The primary goals of therapy are to achieve normoglycemia and restore production of ketone bodies, inhibiting inappropriate insulin secretion.
The increase in glucose concentration can be achieved either by giving additional glucose or by administration of glycogenolytic and gluconeogenic hormones such as glucagon. Force-feeding must be prevented in order to avoid feeding refusal behavior or severe gastroesophageal reflux. If necessary, intravenous glucose infusion should be used in order to maintain blood glucose >60–70 mg/dL. In neonates with CHI glucose infusion rate necessary to maintain euglycemia is higher than in unaffected newborns (>6–8 mg/kg/min compared to a normal of 4–6 mg/kg/min).
On the other hand, for decreasing serum insulin, medications that inhibit insulin secretion (diazoxide, octreotide) and/or pancreatic resection will be required.
25.7 Medical Therapy
Diazoxide is a potent inhibitor of insulin secretion that binds the SUR1 subunit of the KATP-channel, activating it. This drug is considered the first-line drug for treatment of CHI but requires an intact KATP-channel. Therefore, children with diffuse disease due to inactivating mutations in ABCC8 and KCNJ11 and most patients with focal lesions are unresponsive to diazoxide. Diazoxide is daily administered orally in three divided doses, at 5–15 mg/kg/day.
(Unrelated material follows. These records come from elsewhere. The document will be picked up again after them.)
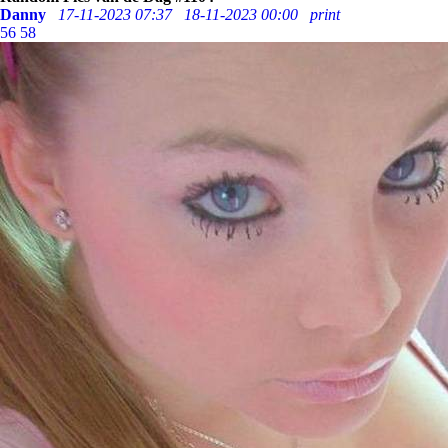
Danny
17-11-2023 07:37
18-11-2023 00:00
print
56
58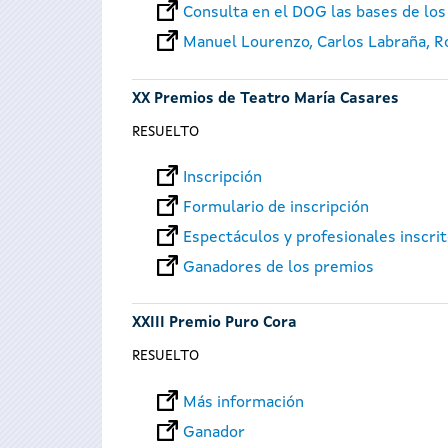
Consulta en el DOG las bases de los
Manuel Lourenzo, Carlos Labraña, Roi
XX Premios de Teatro María Casares
RESUELTO
Inscripción
Formulario de inscripción
Espectáculos y profesionales inscri
Ganadores de los premios
XXIII Premio Puro Cora
RESUELTO
Más información
Ganador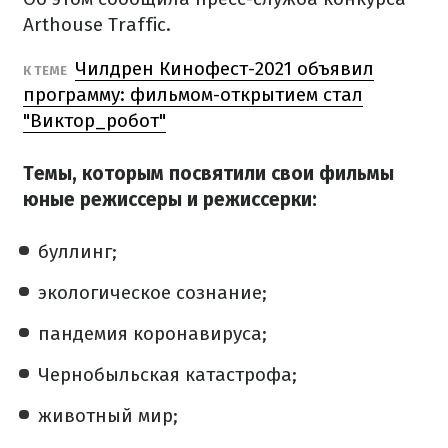
Arthouse Traffic.
Чилдрен Кинофест-2021 объявил
К ТЕМЕ
программу: фильмом-открытием стал
"Виктор_робот"
Темы, которым посвятили свои фильмы
юные режиссеры и режиссерки:
буллинг;
экологическое сознание;
пандемия коронавируса;
Чернобыльская катастрофа;
животный мир;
Most common side effects include hypertrichosis and salt and fluid retention, which could lead to severe complications, such as congestive hearth failure and reopening of the ductus arteriosus [20]. Other frequent side effects of the therapy with diazoxide are nausea, vomiting, and loss of appetite. When diazoxide is used in higher dose (20 mg/kg/day), it could lead to paradoxical hypoglycemia. In addiction to diazoxide, administration of a thiazide diuretic (chlorotiazide 7–10 mg/kg/day in two divided doses) is advised to prevent fluid retention and for its synergistic effect on the suppression of insulin secretion.